[Extracted page text data]
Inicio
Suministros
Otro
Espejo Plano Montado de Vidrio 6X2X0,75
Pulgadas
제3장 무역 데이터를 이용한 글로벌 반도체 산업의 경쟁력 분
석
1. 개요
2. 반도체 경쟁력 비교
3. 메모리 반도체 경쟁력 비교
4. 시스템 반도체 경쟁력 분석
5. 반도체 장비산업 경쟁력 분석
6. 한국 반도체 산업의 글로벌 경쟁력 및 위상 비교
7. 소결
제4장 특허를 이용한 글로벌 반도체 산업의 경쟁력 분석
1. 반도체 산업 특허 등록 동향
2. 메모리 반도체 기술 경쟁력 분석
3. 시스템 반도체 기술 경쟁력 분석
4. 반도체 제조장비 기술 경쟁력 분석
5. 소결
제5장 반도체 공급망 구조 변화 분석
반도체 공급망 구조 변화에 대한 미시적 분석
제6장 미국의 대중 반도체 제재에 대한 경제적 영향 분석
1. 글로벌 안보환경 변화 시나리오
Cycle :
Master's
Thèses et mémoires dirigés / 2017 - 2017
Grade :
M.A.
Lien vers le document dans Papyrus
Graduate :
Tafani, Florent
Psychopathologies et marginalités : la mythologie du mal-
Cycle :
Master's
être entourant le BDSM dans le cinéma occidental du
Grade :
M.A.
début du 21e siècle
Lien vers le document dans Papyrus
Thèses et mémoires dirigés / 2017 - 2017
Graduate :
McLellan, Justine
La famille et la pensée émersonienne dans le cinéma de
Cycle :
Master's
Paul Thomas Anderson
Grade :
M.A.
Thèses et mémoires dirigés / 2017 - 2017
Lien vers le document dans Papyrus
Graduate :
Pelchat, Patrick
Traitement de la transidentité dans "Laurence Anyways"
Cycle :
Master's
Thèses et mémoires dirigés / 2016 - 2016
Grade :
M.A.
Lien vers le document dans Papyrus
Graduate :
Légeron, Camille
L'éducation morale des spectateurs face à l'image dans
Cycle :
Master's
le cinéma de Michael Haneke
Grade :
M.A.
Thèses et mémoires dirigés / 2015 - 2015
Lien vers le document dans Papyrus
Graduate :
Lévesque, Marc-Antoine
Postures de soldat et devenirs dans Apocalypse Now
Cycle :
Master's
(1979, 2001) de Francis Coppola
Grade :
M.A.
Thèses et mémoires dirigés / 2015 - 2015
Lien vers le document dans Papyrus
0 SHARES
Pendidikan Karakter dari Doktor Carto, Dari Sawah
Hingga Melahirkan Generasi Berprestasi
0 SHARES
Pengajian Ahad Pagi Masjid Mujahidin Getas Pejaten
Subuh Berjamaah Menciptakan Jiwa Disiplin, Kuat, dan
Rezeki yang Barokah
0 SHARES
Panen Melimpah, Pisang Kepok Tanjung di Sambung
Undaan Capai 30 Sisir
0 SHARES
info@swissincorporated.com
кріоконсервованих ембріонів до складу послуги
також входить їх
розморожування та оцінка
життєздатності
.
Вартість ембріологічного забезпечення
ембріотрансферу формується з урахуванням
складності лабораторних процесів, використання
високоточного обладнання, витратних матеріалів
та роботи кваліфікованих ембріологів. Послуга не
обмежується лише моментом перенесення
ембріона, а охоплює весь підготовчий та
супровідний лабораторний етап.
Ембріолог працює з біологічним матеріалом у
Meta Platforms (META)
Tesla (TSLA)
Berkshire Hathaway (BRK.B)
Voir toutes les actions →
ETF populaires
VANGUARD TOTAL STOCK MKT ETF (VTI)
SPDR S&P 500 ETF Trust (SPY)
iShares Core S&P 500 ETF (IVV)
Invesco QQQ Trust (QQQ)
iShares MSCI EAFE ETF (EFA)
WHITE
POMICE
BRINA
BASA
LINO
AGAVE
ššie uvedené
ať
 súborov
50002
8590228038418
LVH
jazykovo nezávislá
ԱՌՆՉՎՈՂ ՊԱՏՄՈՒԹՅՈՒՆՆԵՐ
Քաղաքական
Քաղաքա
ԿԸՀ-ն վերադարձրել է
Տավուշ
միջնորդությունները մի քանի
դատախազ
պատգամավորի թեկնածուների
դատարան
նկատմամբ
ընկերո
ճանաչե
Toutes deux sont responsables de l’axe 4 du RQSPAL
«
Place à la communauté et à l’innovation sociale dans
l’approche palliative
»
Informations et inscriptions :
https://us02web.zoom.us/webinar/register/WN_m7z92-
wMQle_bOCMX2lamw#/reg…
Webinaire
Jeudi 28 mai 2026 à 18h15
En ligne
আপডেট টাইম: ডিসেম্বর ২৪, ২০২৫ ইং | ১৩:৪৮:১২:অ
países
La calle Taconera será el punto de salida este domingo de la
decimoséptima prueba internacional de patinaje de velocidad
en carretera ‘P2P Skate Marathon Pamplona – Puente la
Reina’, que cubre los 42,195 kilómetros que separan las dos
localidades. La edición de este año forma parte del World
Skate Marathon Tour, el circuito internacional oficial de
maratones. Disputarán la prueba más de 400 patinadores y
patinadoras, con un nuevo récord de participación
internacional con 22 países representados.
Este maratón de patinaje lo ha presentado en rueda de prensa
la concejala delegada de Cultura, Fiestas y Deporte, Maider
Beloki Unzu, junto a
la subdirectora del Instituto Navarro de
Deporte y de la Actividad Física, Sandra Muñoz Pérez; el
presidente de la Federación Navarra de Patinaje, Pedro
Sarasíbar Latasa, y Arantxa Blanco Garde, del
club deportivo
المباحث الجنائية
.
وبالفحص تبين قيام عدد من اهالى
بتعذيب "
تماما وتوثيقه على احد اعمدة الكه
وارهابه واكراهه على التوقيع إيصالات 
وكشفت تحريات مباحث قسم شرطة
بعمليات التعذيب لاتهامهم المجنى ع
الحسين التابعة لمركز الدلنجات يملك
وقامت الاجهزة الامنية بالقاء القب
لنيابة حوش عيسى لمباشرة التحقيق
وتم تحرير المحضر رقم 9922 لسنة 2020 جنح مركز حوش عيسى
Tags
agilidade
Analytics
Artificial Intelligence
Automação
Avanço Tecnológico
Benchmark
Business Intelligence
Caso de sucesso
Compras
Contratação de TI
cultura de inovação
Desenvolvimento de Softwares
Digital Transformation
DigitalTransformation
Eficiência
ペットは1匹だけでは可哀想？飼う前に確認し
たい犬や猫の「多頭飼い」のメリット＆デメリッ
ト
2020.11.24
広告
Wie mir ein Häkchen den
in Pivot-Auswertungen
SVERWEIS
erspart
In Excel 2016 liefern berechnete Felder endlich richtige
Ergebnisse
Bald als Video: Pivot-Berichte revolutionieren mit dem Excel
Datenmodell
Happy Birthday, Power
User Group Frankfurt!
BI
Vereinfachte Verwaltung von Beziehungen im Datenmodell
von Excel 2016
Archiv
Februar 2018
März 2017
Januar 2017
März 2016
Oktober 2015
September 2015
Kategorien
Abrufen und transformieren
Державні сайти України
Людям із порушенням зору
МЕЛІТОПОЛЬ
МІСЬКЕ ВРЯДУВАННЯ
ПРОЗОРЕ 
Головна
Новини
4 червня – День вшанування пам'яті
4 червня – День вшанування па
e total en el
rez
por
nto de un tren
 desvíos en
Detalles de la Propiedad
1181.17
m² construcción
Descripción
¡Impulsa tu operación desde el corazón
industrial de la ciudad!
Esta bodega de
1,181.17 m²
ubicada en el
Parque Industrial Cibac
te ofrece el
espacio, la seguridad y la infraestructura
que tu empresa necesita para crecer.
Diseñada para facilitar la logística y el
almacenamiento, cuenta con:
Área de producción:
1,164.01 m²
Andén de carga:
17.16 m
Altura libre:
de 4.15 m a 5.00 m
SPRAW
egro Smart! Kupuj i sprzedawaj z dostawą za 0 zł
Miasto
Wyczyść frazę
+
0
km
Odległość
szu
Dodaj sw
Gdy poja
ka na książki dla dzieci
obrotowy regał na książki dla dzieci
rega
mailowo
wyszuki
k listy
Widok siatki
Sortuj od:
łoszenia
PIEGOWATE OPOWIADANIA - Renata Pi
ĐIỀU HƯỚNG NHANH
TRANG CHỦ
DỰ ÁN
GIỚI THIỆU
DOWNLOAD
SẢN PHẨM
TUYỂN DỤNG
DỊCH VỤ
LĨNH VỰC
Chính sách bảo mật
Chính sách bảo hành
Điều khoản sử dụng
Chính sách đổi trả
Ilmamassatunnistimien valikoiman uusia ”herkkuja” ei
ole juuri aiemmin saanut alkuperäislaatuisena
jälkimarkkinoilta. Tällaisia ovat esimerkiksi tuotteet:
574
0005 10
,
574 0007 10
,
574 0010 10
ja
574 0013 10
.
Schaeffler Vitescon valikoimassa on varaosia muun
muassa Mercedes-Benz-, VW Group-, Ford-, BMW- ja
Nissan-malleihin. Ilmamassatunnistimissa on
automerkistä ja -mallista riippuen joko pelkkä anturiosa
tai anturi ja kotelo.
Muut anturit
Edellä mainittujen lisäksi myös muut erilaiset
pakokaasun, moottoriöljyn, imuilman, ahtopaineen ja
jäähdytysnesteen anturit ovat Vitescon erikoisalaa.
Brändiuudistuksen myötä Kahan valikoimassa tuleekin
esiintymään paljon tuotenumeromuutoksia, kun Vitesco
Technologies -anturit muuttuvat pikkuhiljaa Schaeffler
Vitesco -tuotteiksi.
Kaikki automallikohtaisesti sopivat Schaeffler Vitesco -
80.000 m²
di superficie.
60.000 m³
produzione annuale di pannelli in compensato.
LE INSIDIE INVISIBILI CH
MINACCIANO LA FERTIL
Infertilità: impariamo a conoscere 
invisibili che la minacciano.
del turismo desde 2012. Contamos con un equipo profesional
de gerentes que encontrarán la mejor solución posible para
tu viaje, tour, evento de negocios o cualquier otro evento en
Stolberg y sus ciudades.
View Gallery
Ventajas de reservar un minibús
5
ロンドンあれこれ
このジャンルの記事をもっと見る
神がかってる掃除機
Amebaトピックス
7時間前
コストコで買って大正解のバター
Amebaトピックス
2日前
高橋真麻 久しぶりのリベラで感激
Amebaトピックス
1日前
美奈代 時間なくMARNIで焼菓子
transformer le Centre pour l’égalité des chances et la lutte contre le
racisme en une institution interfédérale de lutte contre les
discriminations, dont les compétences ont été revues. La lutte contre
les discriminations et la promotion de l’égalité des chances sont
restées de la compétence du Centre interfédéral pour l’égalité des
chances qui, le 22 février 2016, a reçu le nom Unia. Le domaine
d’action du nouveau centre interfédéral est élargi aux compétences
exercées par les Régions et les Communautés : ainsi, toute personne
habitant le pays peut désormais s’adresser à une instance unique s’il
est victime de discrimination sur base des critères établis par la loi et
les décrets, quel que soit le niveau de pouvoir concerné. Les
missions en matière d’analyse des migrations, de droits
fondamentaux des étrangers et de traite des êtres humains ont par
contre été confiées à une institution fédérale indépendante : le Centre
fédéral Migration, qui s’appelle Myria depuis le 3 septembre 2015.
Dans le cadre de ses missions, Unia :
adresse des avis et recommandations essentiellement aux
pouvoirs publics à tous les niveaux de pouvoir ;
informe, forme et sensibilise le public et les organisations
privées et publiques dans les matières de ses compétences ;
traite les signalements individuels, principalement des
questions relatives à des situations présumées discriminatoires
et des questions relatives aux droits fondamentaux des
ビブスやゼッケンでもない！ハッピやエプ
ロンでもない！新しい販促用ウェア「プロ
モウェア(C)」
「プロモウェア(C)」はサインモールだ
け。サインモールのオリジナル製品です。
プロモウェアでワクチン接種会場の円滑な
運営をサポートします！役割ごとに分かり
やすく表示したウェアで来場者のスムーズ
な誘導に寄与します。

_What this task involves_
Restate the data verbatim through the "제5장 반도체 공급망 구조 변화 분석" line.

_Solution below_
Inicio
Suministros
Otro
Espejo Plano Montado de Vidrio 6X2X0,75
Pulgadas
제3장 무역 데이터를 이용한 글로벌 반도체 산업의 경쟁력 분
석
1. 개요
2. 반도체 경쟁력 비교
3. 메모리 반도체 경쟁력 비교
4. 시스템 반도체 경쟁력 분석
5. 반도체 장비산업 경쟁력 분석
6. 한국 반도체 산업의 글로벌 경쟁력 및 위상 비교
7. 소결
제4장 특허를 이용한 글로벌 반도체 산업의 경쟁력 분석
1. 반도체 산업 특허 등록 동향
2. 메모리 반도체 기술 경쟁력 분석
3. 시스템 반도체 기술 경쟁력 분석
4. 반도체 제조장비 기술 경쟁력 분석
5. 소결
제5장 반도체 공급망 구조 변화 분석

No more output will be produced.